* Required work *
Every line from the opening of the records to the line with "- risk of current systems" should be restated exactly, with both ends included and the pictures left out.

* Extracted material *
──────────
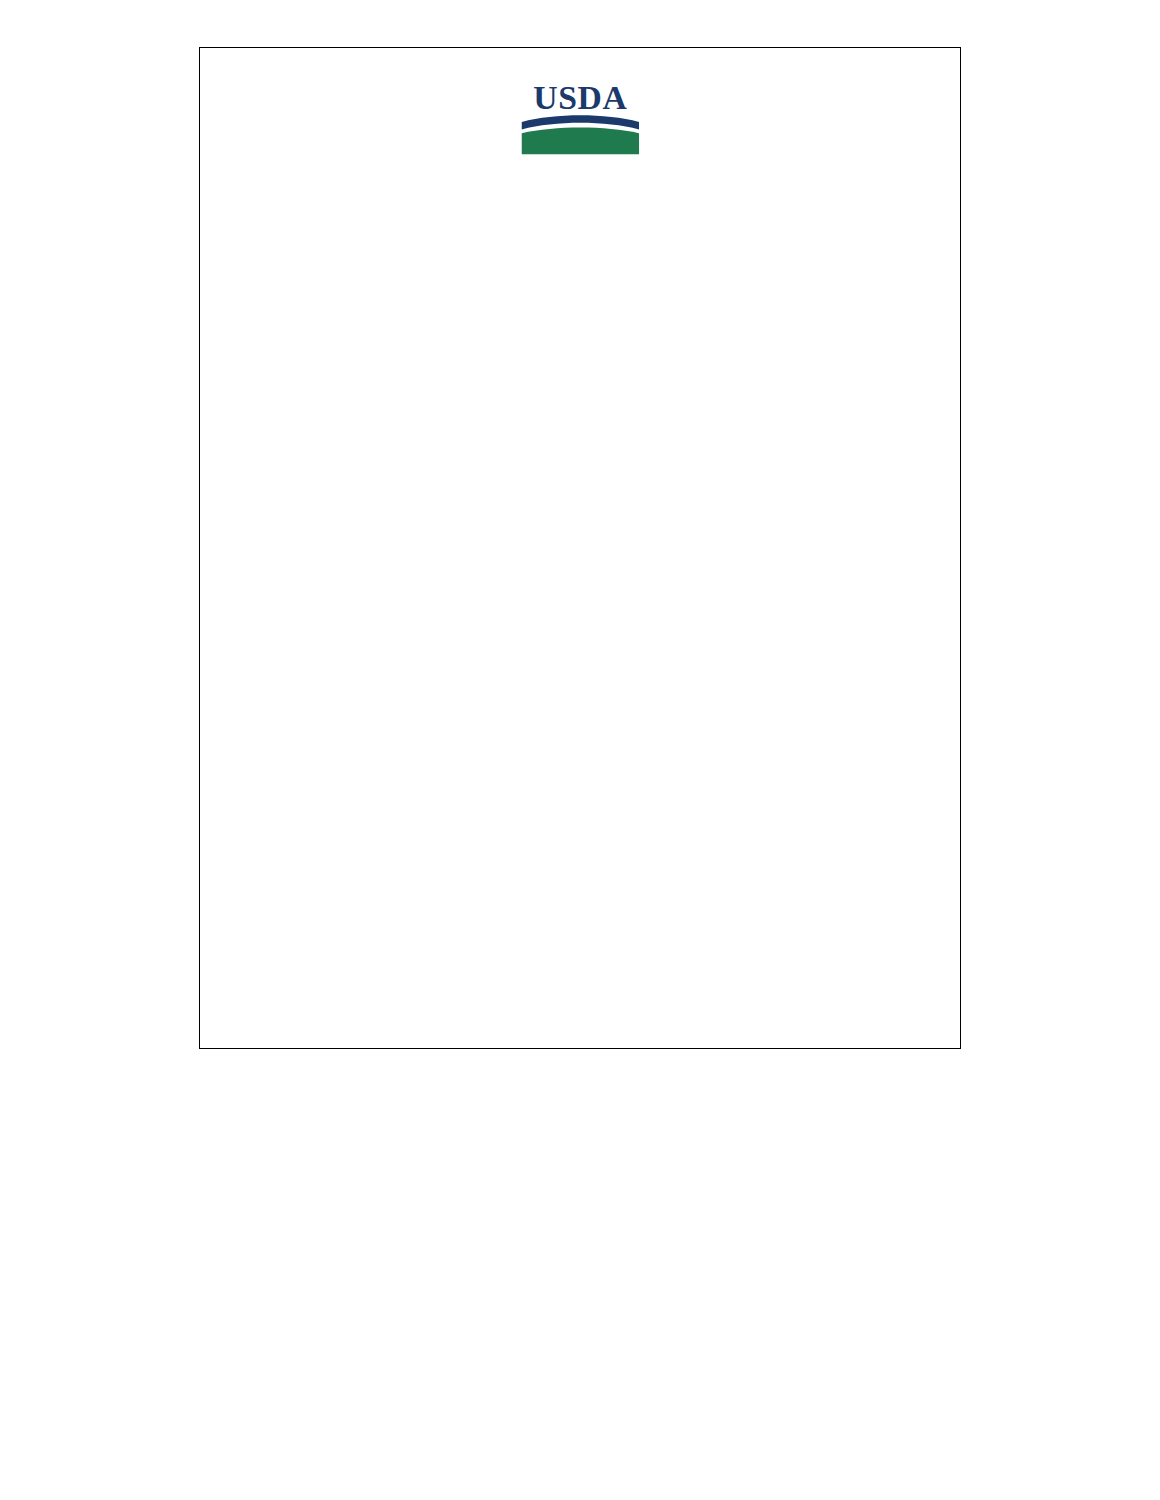USDA USDA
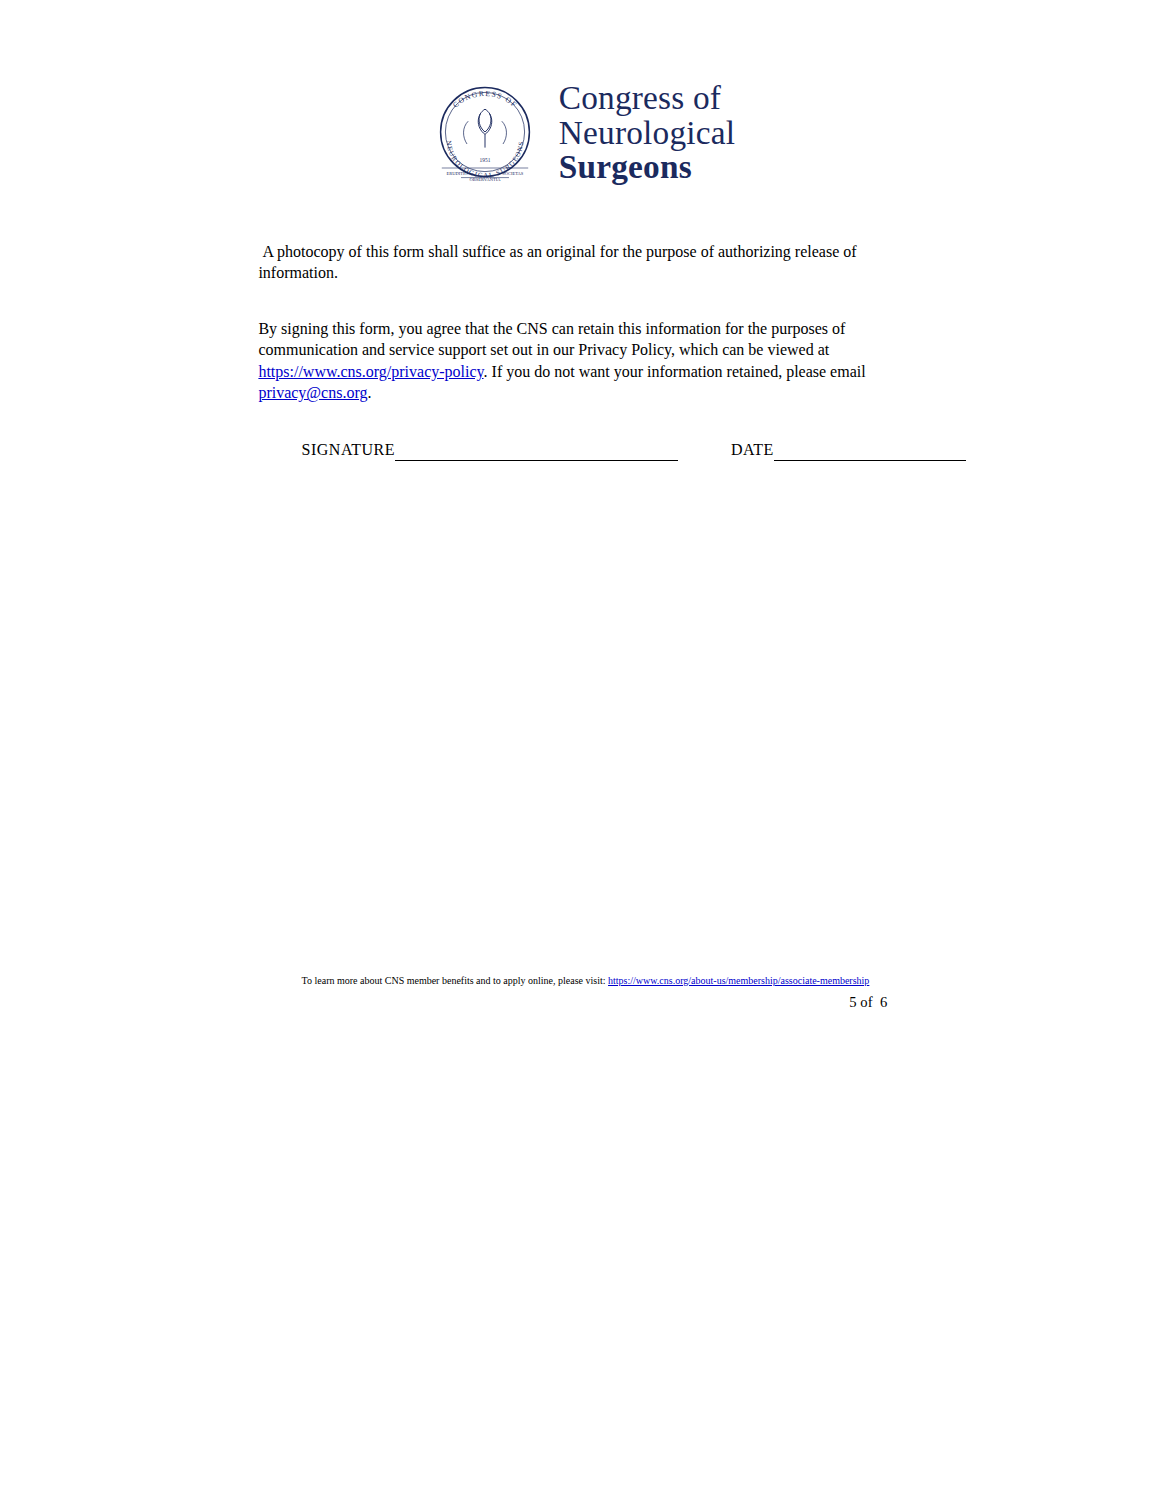CONGRESS OF NEUROLOGICAL SURGEONS 1951 ERUDITIO OBSERVANTIA SOCIETAS
Congress of Neurological Surgeons
A photocopy of this form shall suffice as an original for the purpose of authorizing release of information.
By signing this form, you agree that the CNS can retain this information for the purposes of communication and service support set out in our Privacy Policy, which can be viewed at https://www.cns.org/privacy-policy. If you do not want your information retained, please email privacy@cns.org.
SIGNATURE DATE
To learn more about CNS member benefits and to apply online, please visit: https://www.cns.org/about-us/membership/associate-membership
5 of 6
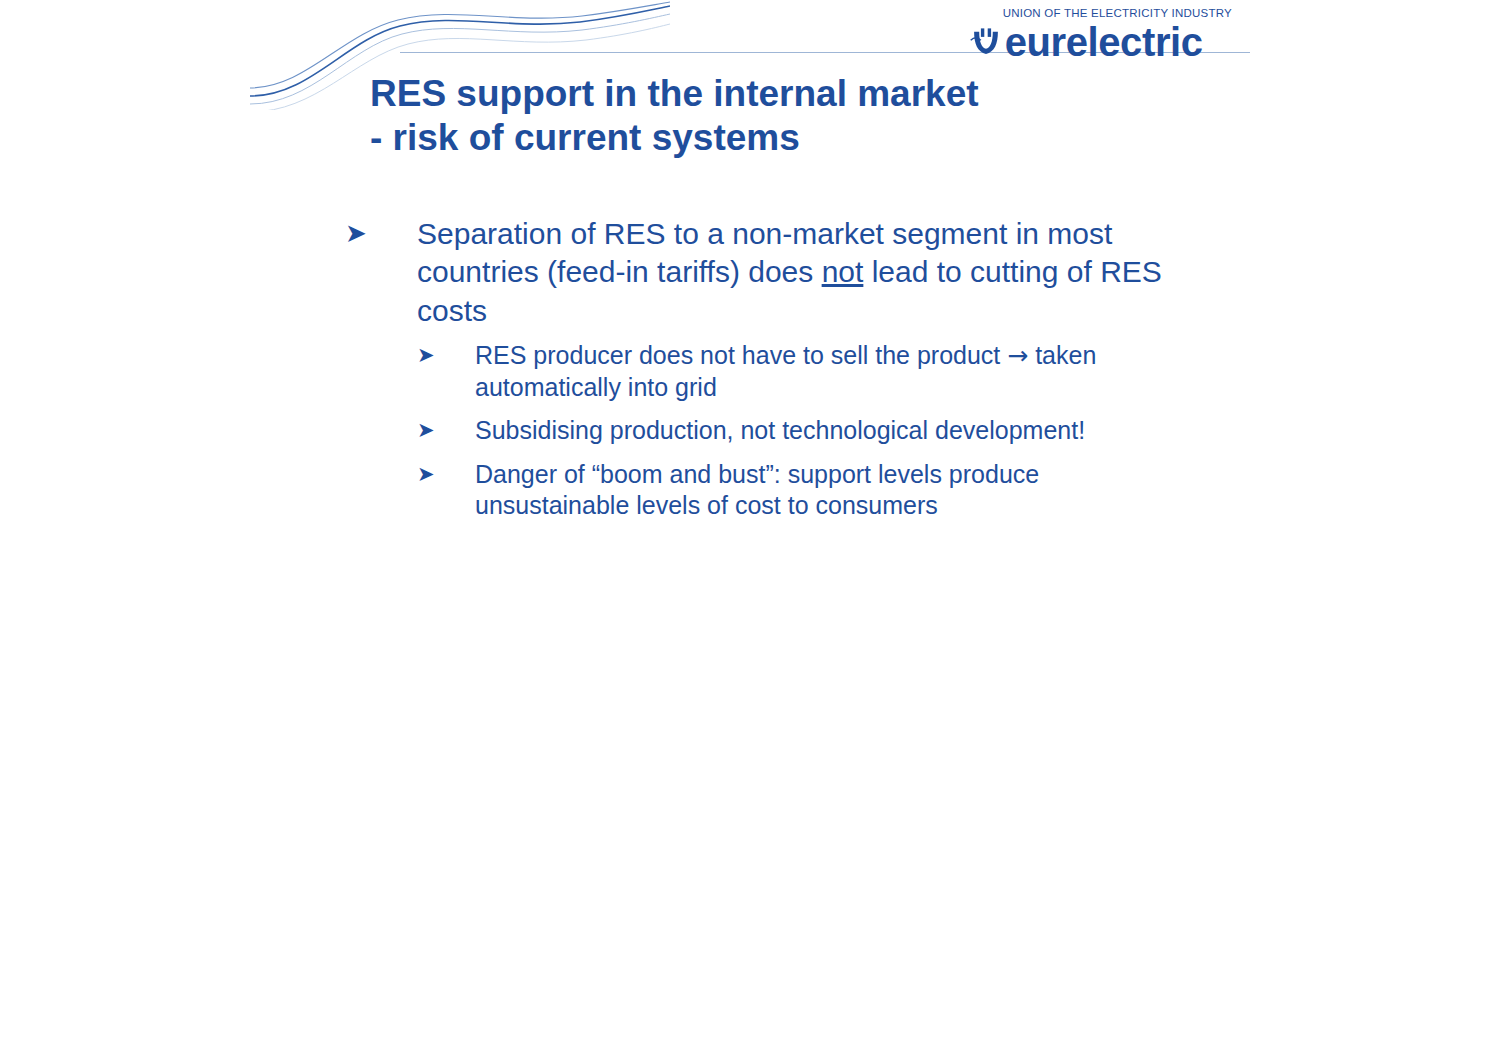UNION OF THE ELECTRICITY INDUSTRY
eurelectric
RES support in the internal market
- risk of current systems
Separation of RES to a non-market segment in most countries (feed-in tariffs) does not lead to cutting of RES costs
RES producer does not have to sell the product → taken automatically into grid
Subsidising production, not technological development!
Danger of “boom and bust”: support levels produce unsustainable levels of cost to consumers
──────────
* Written reply *
USDA USDA
CONGRESS OF NEUROLOGICAL SURGEONS 1951 ERUDITIO OBSERVANTIA SOCIETAS
Congress of Neurological Surgeons
A photocopy of this form shall suffice as an original for the purpose of authorizing release of information.
By signing this form, you agree that the CNS can retain this information for the purposes of communication and service support set out in our Privacy Policy, which can be viewed at https://www.cns.org/privacy-policy. If you do not want your information retained, please email privacy@cns.org.
SIGNATURE DATE
To learn more about CNS member benefits and to apply online, please visit: https://www.cns.org/about-us/membership/associate-membership
5 of 6
UNION OF THE ELECTRICITY INDUSTRY
eurelectric
RES support in the internal market
- risk of current systems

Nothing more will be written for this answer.